Extracted text:
════════════════
US ATLAS Computing Facility

US/Eastern
    • 13:00 13:10
      WBS 2.3 Facility Management News 10m
      Speakers: Eric Christian Lancon (BNL), Robert William Gardner Jr (University of Chicago (US))

      Attending: Ilija, Lincoln, Saul, Rob, Horst, Xin, Mark, Armen, Patrick, Wei, Wenjing, Brian, Ofer, Brian L, William, Fred

      Apologies: Eric, Doug, Shawn

       

       

       

       

    • 13:10 13:20
      OSG-LHC 10m
      Speakers: Brian Lin (University of Wisconsin), Matyas Selmeci

      3.4.23 (Released 2019-01-23)

      3.4.24

      • XRootD 4.9.0 RC4 just released upstream
      • Singularity 3.0.3 (upcoming)

      Other Projects

      • Base XCache docker image pushed to Docker Hub. Still working on the ATLAS XCache implementation.
      • Updated suggested account for supporting opportunistic ATLAS jobs (documentation)
    • 13:20 13:40
      Topical Report
      • 13:20
        WBS 2.3.5 Continuous Integration & Operations (CIOPS) 10m
        Speakers: Robert William Gardner Jr (University of Chicago (US)), Dr Shawn McKee (University of Michigan ATLAS Group), lincoln bryant

        Wei: "high availability"? It's only a cache... you can lose the data, no problem.  And you can have multiple caches to back it up.  Worried about perception of HA term. 

        Ilija: if we go for a model where all sites have these caches, it will become an important service. Updates, new features, want to refresh the site. Want service to come back quickly.

        Wei: reboots should be okay. And you might have a backup xcache anyway. It should be flexible. 

        Rob: Understood.. we need a better term.

        Wei: Page 4: concerns about stability goals, and what's possible for access via cache or direct to the origin.

        Xin: where should it be located within the site?  Ans: close to compute.

    • 13:40 14:25
      US Cloud Status
      • 13:40
        US Cloud Operations Summary 5m
        Speaker: Mark Sosebee (University of Texas at Arlington (US))
════════════════
(Chart analysis data)

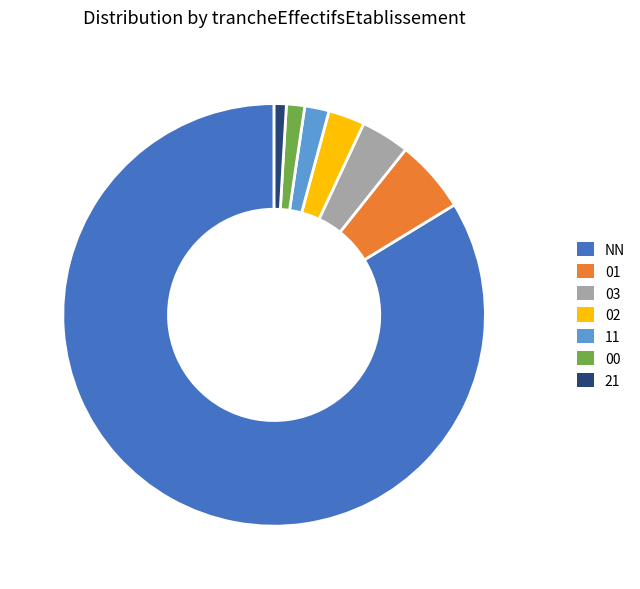

Which has a higher value, NN or 03?

NN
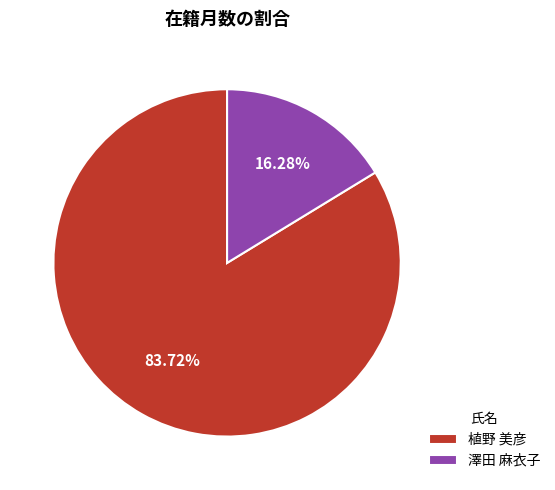

Does any single category account for the majority?

Yes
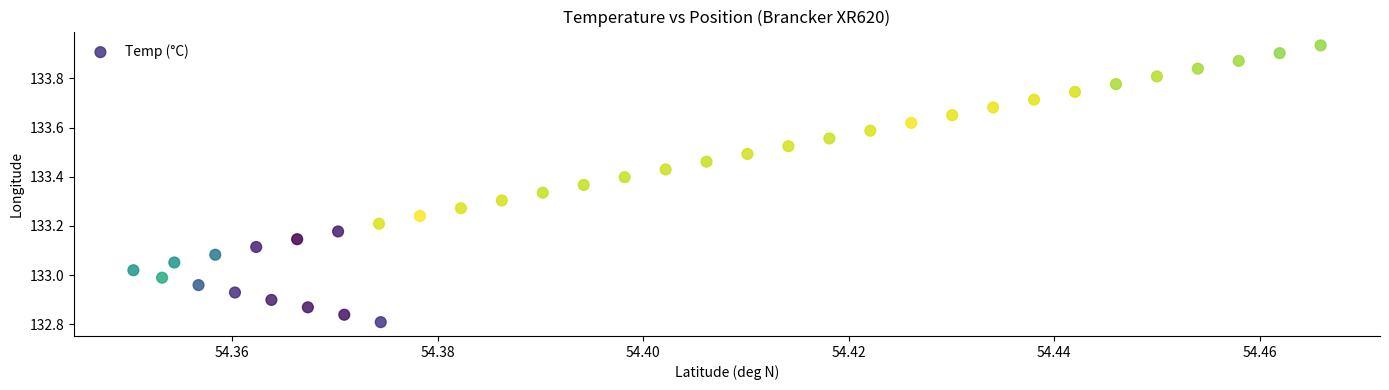

What is the range of Y values (max minus min)?

1.1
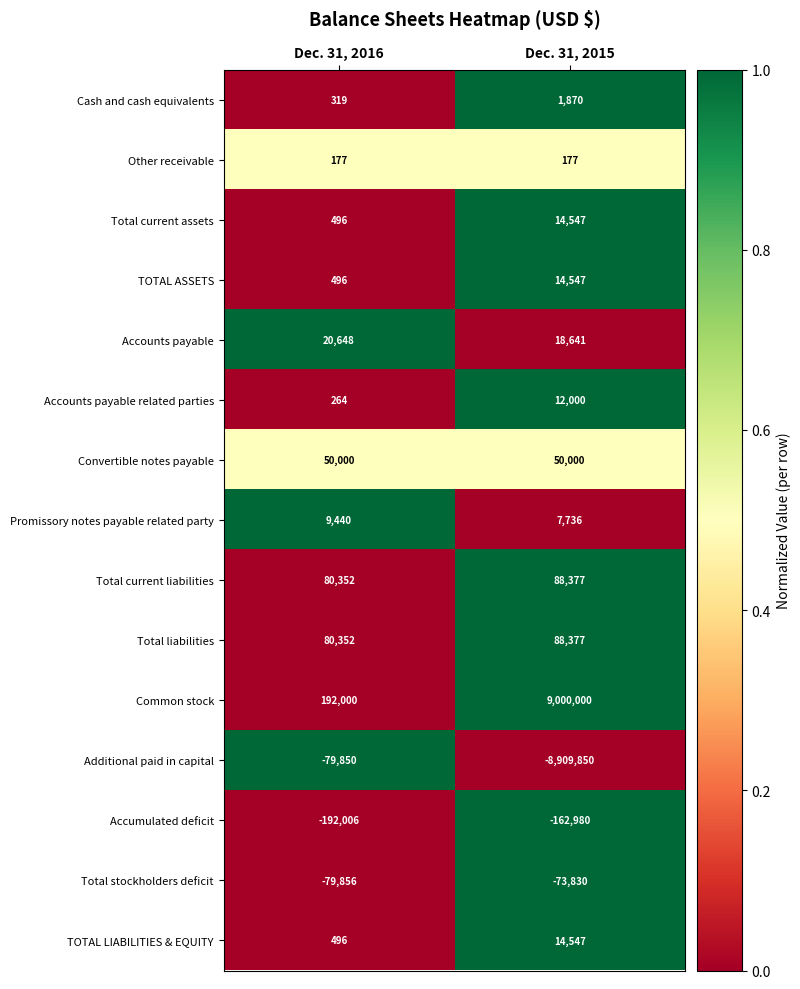

What value does the Additional paid in capital series have at Dec. 31, 2015, to the nearest 50?

-8909850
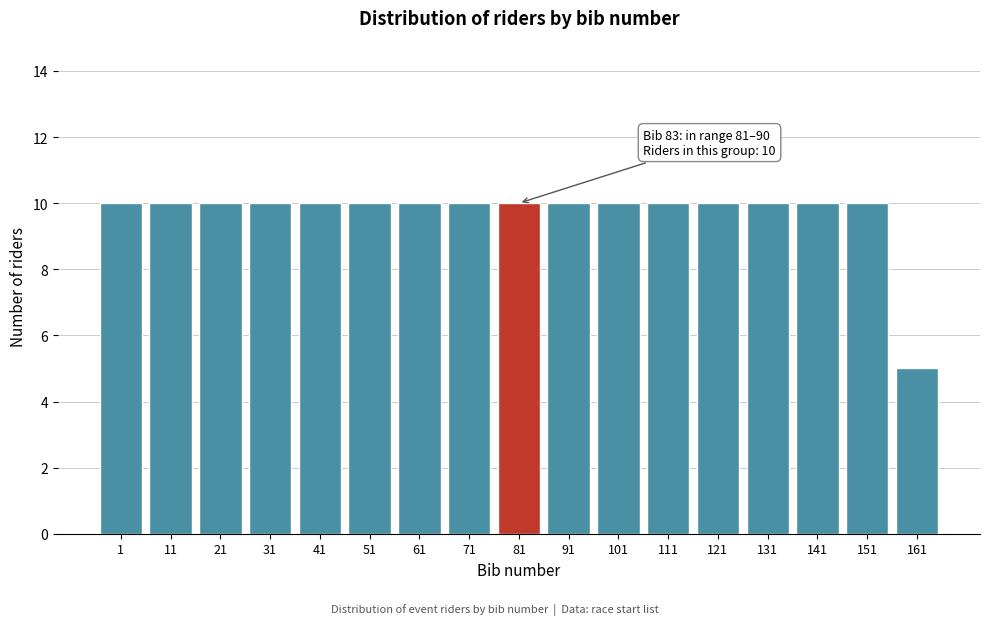

Reading left to right, transcribe all the data shown in this chart.

10	10	10	10	10	10	10	10	10	10	10	10	10	10	10	10	5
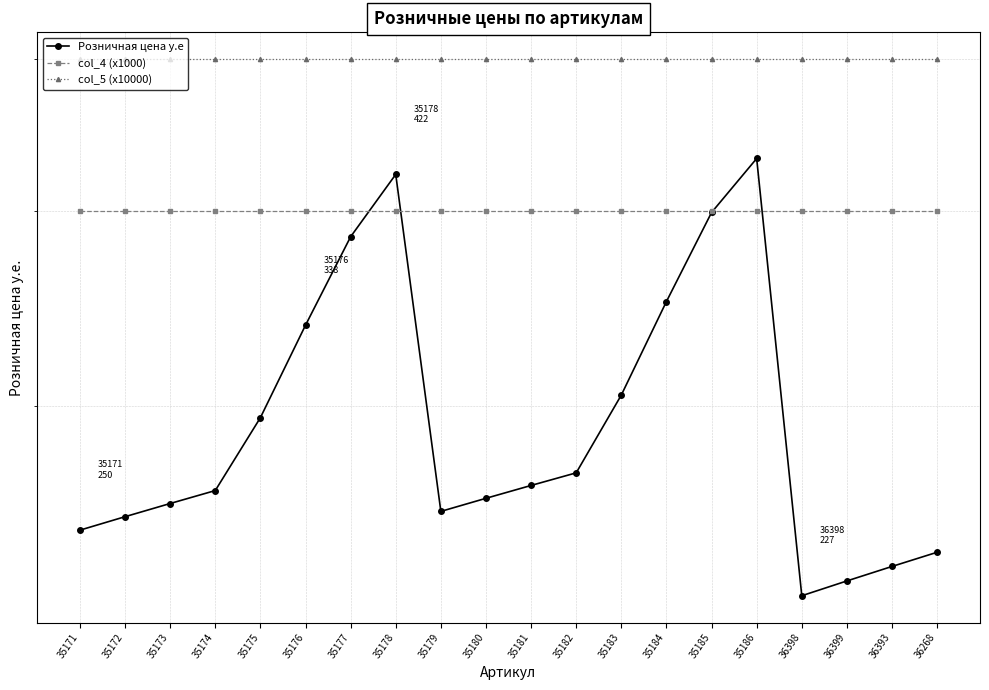

How many distinct data groups are displayed?

3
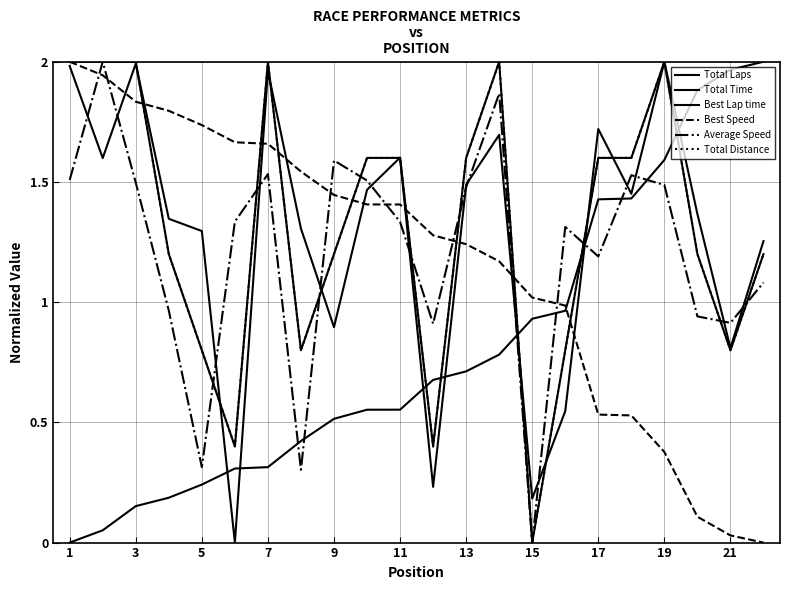

Reading right to left, what are all the values shown in this chart?

Total Laps: 1.2	0.8	1.2	2.0	1.6	1.6	0.8	0.0	2.0	1.6	0.4	1.6	1.6	1.2	0.8	2.0	0.4	0.8	1.2	2.0	2.0	2.0
Total Time: 1.3	0.8	1.4	2.0	1.5	1.7	0.5	0.2	1.7	1.5	0.2	1.6	1.5	0.9	1.3	2.0	0.0	1.3	1.3	2.0	1.6	2.0
Best Lap time: 2.0	2.0	1.9	1.6	1.4	1.4	1.0	0.9	0.8	0.7	0.7	0.6	0.6	0.5	0.4	0.3	0.3	0.2	0.2	0.2	0.1	0.0
Best Speed: 0.0	0.0	0.1	0.4	0.5	0.5	1.0	1.0	1.2	1.2	1.3	1.4	1.4	1.4	1.5	1.7	1.7	1.7	1.8	1.8	1.9	2.0
Average Speed: 1.1	0.9	0.9	1.5	1.5	1.2	1.3	0.0	1.9	1.5	0.9	1.3	1.5	1.6	0.3	1.5	1.3	0.3	1.0	1.5	2.0	1.5
Total Distance: 1.2	0.8	1.2	2.0	1.6	1.6	0.8	0.0	2.0	1.6	0.4	1.6	1.6	1.2	0.8	2.0	0.4	0.8	1.2	2.0	2.0	2.0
════════════════
Explore the material:
1. Please retype the US ATLAS meeting notes starting with "Wei: reboots should" and going on through "close to compute.".
2. Find every line in the listing that contains the string "Speed", matching case, and copy each one.

Answers:
1.
Wei: reboots should be okay. And you might have a backup xcache anyway. It should be flexible. 

        Rob: Understood.. we need a better term.

        Wei: Page 4: concerns about stability goals, and what's possible for access via cache or direct to the origin.

        Xin: where should it be located within the site?  Ans: close to compute.

2.
Best Speed: 0.0	0.0	0.1	0.4	0.5	0.5	1.0	1.0	1.2	1.2	1.3	1.4	1.4	1.4	1.5	1.7	1.7	1.7	1.8	1.8	1.9	2.0
Average Speed: 1.1	0.9	0.9	1.5	1.5	1.2	1.3	0.0	1.9	1.5	0.9	1.3	1.5	1.6	0.3	1.5	1.3	0.3	1.0	1.5	2.0	1.5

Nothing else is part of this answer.